The instrument changed in some places. While the pig-bladder instrument can still be found in Lithuania today, in Holland the pig's bladder had been replaced by 1675 by a drum-like circle, wedged between the stick and a single gutstring, which resonated when the string was bowed. That version, the bumbass, was illustrated in the painting Nocturnal Serendade, by Dutch painter Jan Steen.

Immigrants to the United States brought the bumbass with them. In America, it used by the  Pennsylvania Dutch culture of eastern Pennsylvania, United States, and still exists today, as the boomba, a percussion instrument. It may also be seen in  Texas, at events celebrating local German heritage (such as the Tomball German Heritage Festival).

On percussion instruments, the drum has been turned sideways on the instrument and the string runs across it like the sound-table on a spike lute. The string has been dropped in some cases, the bow stick becoming a drumstick and the instrument now a percussion instrument, called a boomba, stamp fiddle, stumpf fiddle, or pogo cello. Also called Devil's stick, Devil's violin, boom bass, hum strum, teufel stick or stomp stick. In the percussion instrument, the string may still have limited use as a chordophone, if it has been set up with a tuning peg to tighten the string; if used in this manner, the instrument is bowed with a notched stick, producing rough sounds. In some modern instruments, the string has been replaced by a long spring, solely a percussion instrument, and in other instruments the string has been dropped altogether. The Polish  (Devil's fiddle) often has no string, but includes the memory of the instrument's past, by placing a violin-shaped piece of wood on the instrument.

This percussion version of the instrument is international, being used in Denmark (called the Rumsterstang or the krigsdjaevel, ) and Germany as well as the United States. Boomba is highly likely to have come from German Bumbaß [pronounced "BOOM-bahss"]; bum possibly coming from an older form of brummen ("to hum") and baß ("bass", as in music).

During World War I, German soldiers made Stumpf fiddles or Teufelsgeiges (), replacing the pig's bladder with a tin can for the resonator, and bowing with a notched stick. Other bowed instruments were created using a wooden box for the resonator.
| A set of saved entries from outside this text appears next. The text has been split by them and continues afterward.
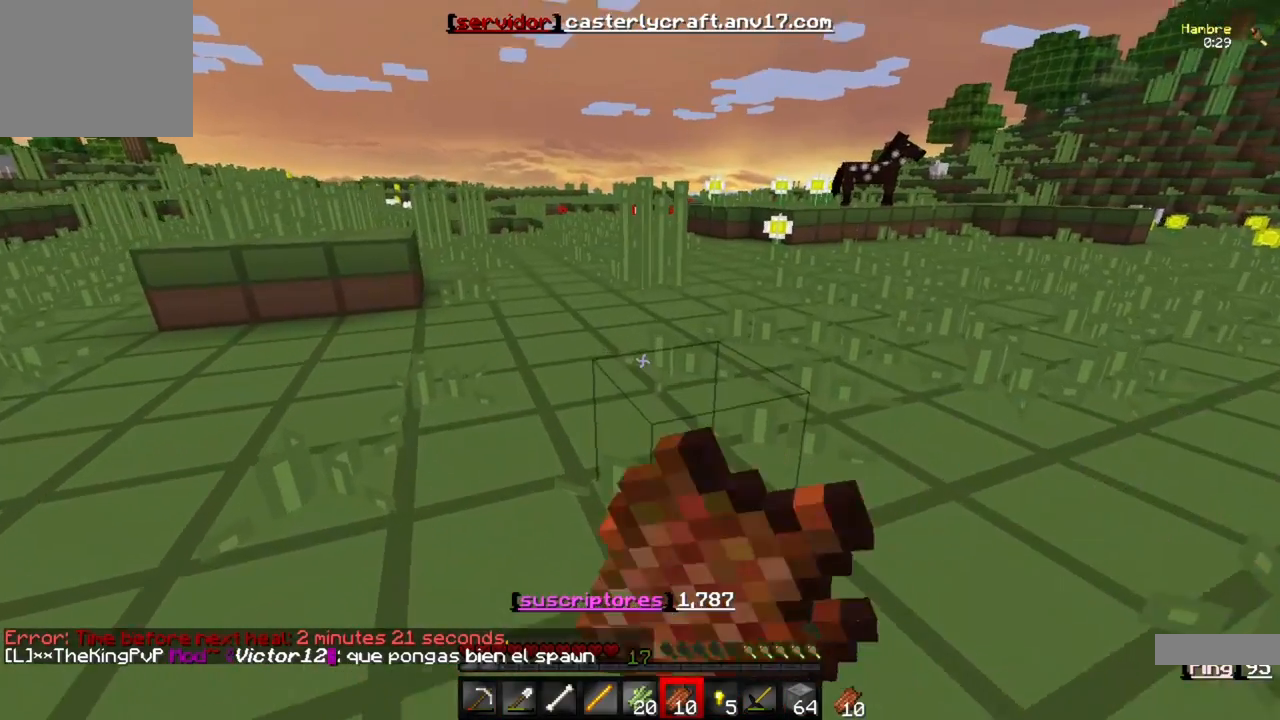
{"keys": ["w"], "events": []}
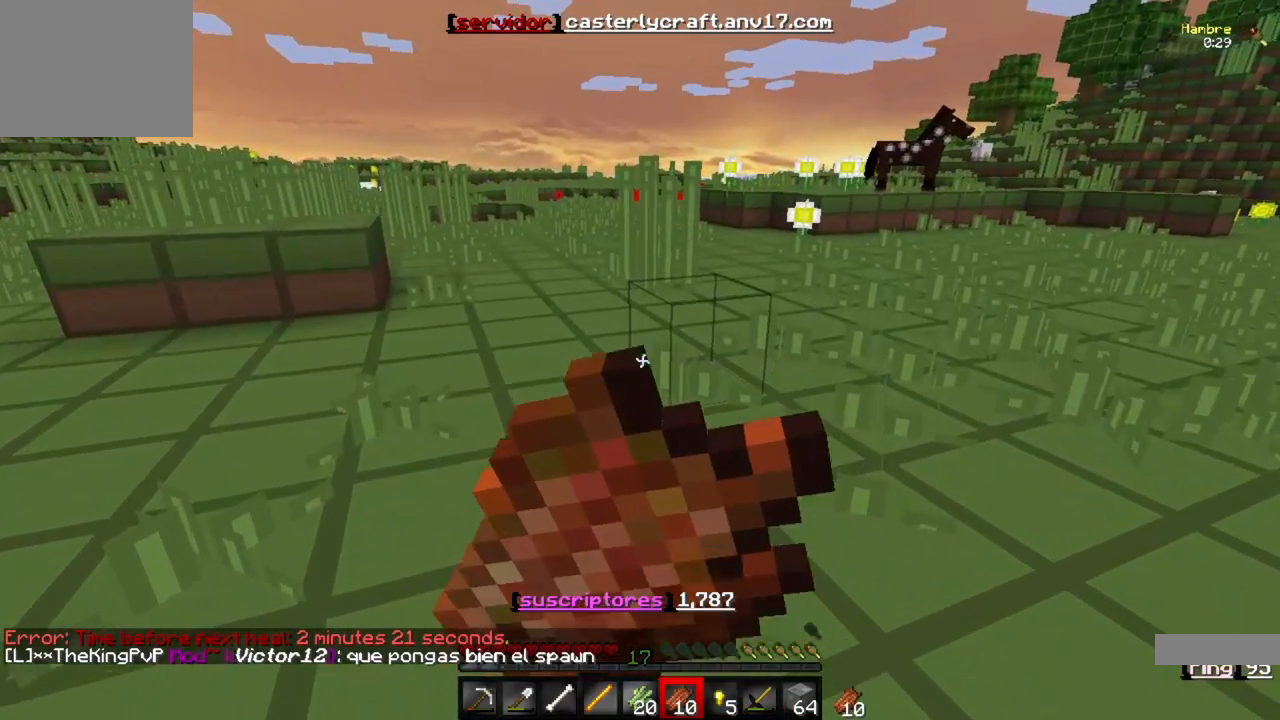
{"keys": ["w"], "events": []}
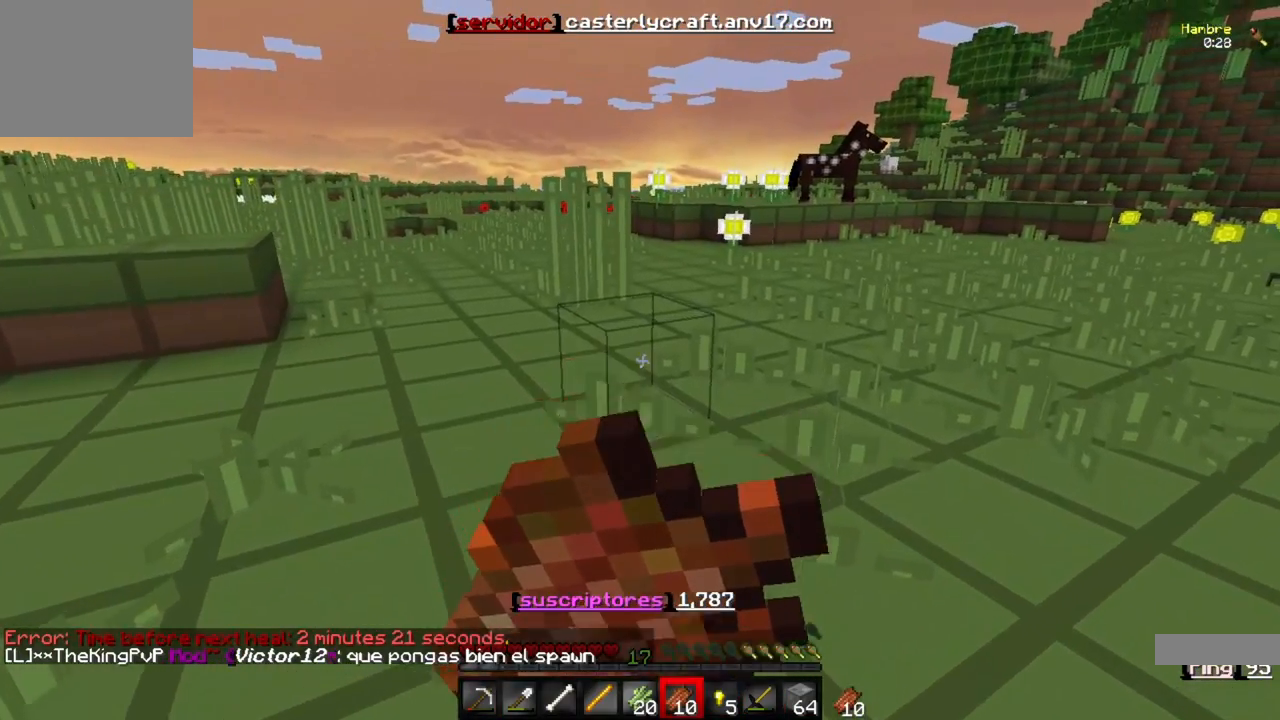
{"keys": ["w"], "events": []}
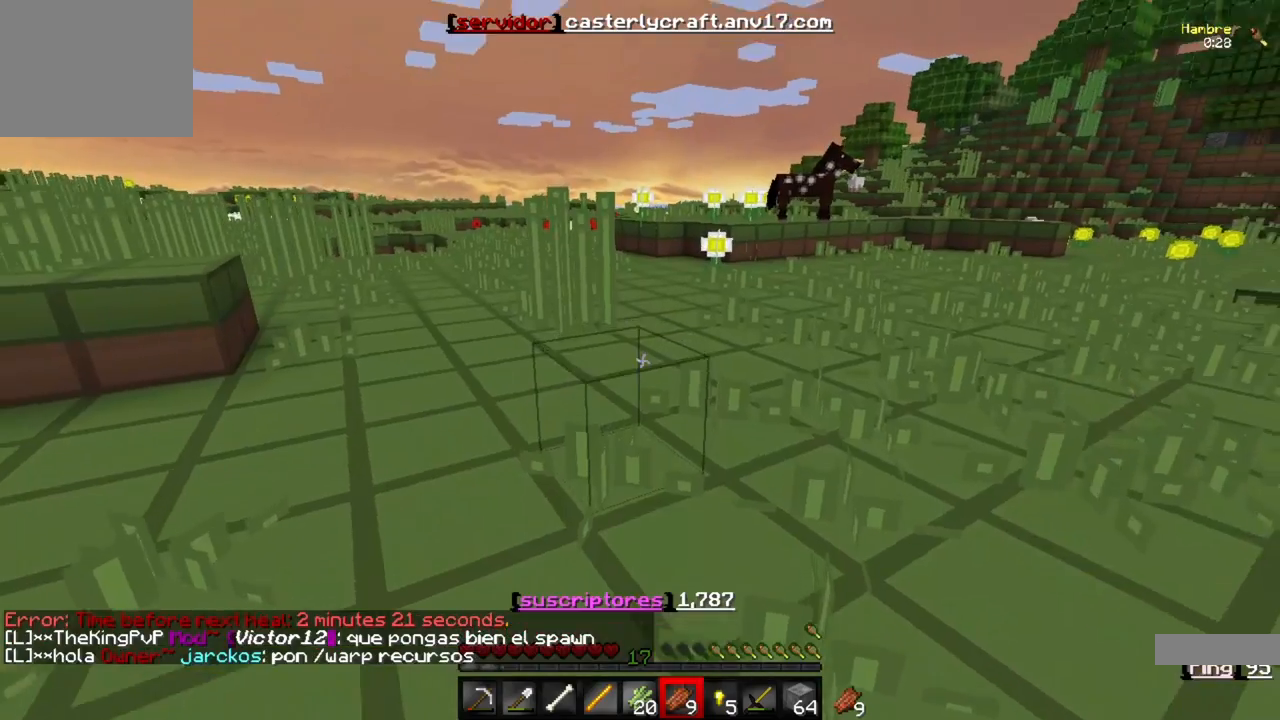
{"keys": ["w"], "events": []}
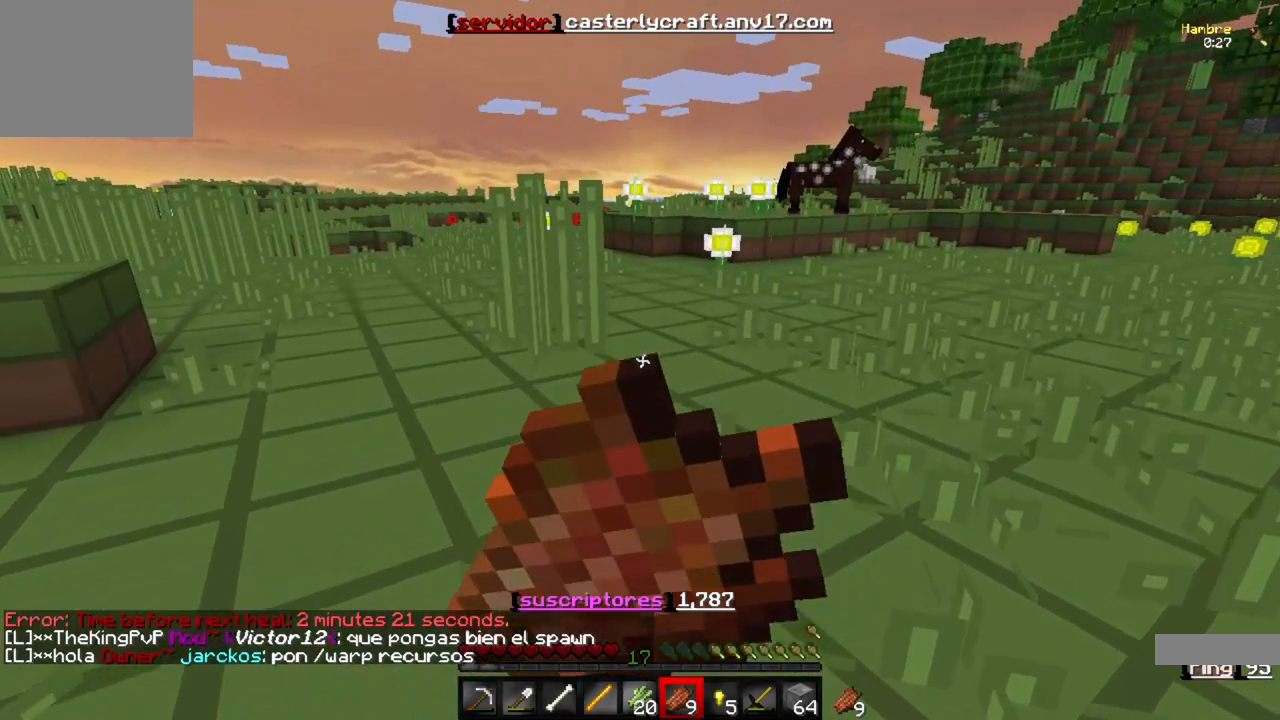
{"keys": ["w"], "events": []}
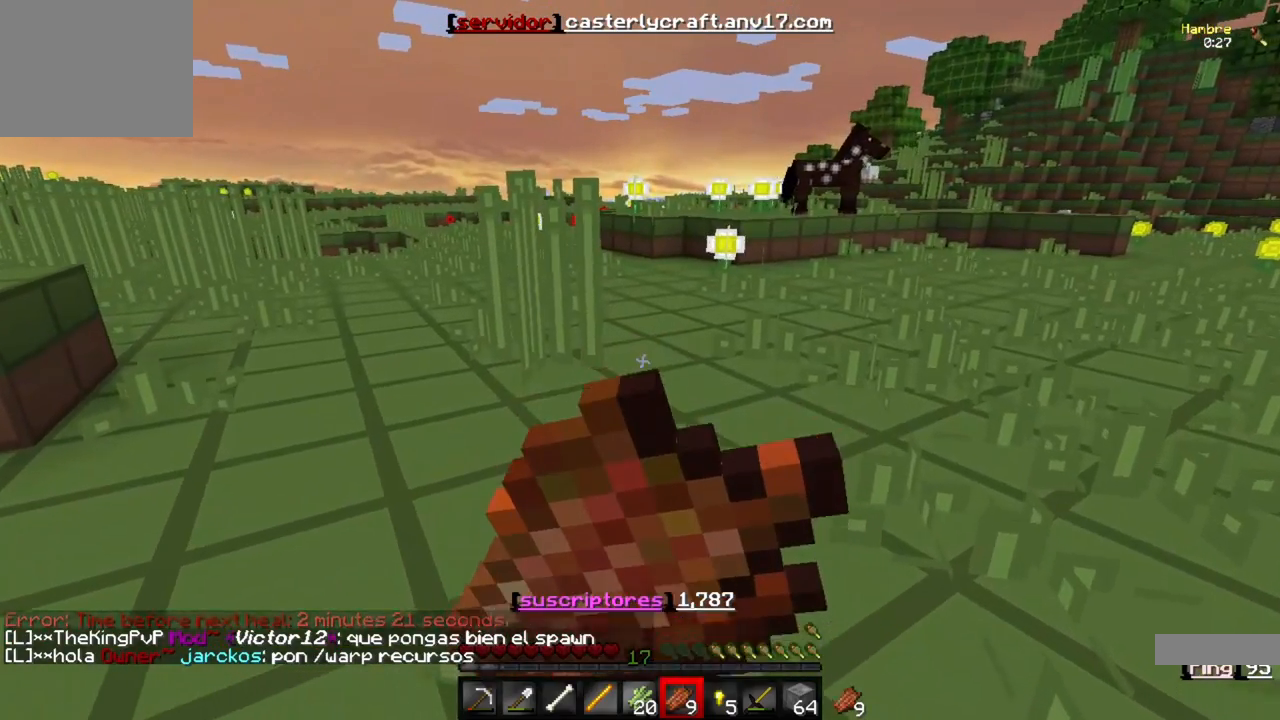
{"keys": ["w"], "events": []}
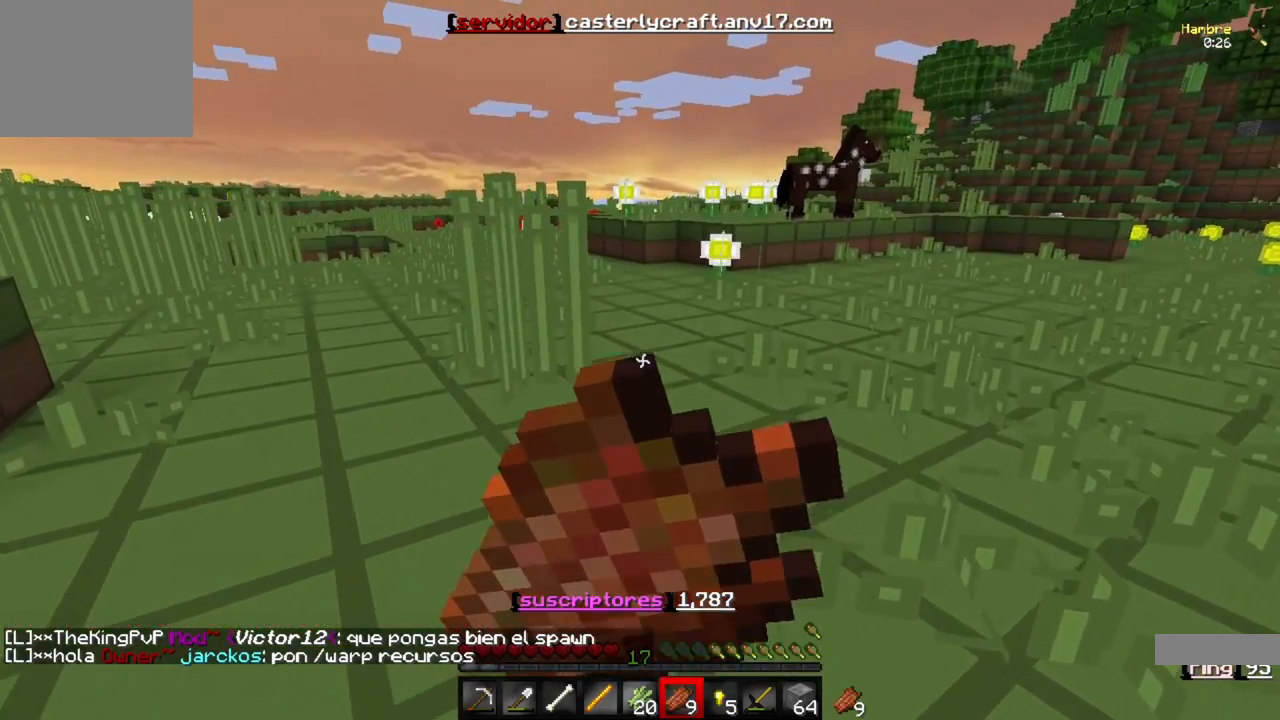
{"keys": ["w"], "events": []}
Today, there are two types of the instrument, bowed and percussion. The Stumpf fiddle became a percussion instrument, beaten with a stick and stamped on the ground to shake attached wrattles, bells and cymbals. The instrument may have a string, or not. It is also called Devil's stick, pogo cello, boom-ba, boom bass, hum strum, devil's violin, teufel stick.

Other names
It is known under different names; in Germany it was called the bumbass, Teufelsgeige (devil's fiddle) or Bettelgeige (beggar's fiddle). In Germany sometimes a bell or cymbal was added to the top for decoration or additional sound.  In Austria it was called the saubass, in Spanish the rabel.

In France it is the basse de Flandre (Flanders fiddle), and in England a drone, "drone and string" or bladder fiddle.  In England it was used by traveling musicians. In Venezuela, the bladder fiddle is known as "marimba, tarimba, guarumba, guasdua, and carangano".  The name in Latvian is pūšļa vijole. In Lithuania, the instrument is the Pūslinė.

In Poland there is a variant that started as a costume accessory and has become a devil's violin, called the .

Slavic instrument
The Slavic peoples have a musical bow (Słowiański łuk muzyczny in Polish) which is pictured as having three strings (trzy struny).

Gallery
Hornbostel-Sachs classification are first in captions, then place and date.

Modern bowed instrument

The original pig-bladder instrument is still played with a bow in Lithuania as a traditional folk instrument, called a Pūslinė. Estonia has one as well, called the põispill. The instrument has between 1-3 strings and can be tuned with tuning pegs.

Modern percussion instrument

The modern boomba focuses heavily on loud percussion, typically consisting of a variety of percussion instruments attached to a wooden pole. The exact designs of a boomba vary, with much emphasis being put on the personalization of the boomba. Common features typically include a spring-loaded rubber base (much like a pogo stick), with percussion instruments such as bells and wood blocks attached. Boombas often also include a set of cymbals which crash as the boomba is bounced, and a tambourine which can be played with a drumstick or shaken as the boomba is played.

The boomba is similar in nature to the "stumpf fiddle", though the stumpf fiddle generally lacks the loud crashing cymbal on top.  It is this loud crash when bounced that makes the boomba distinct. An older, German variant of the stumpf fiddle and the boomba is the Teufelsgeige (), which is decorated with a Devil's head at the top of the pole.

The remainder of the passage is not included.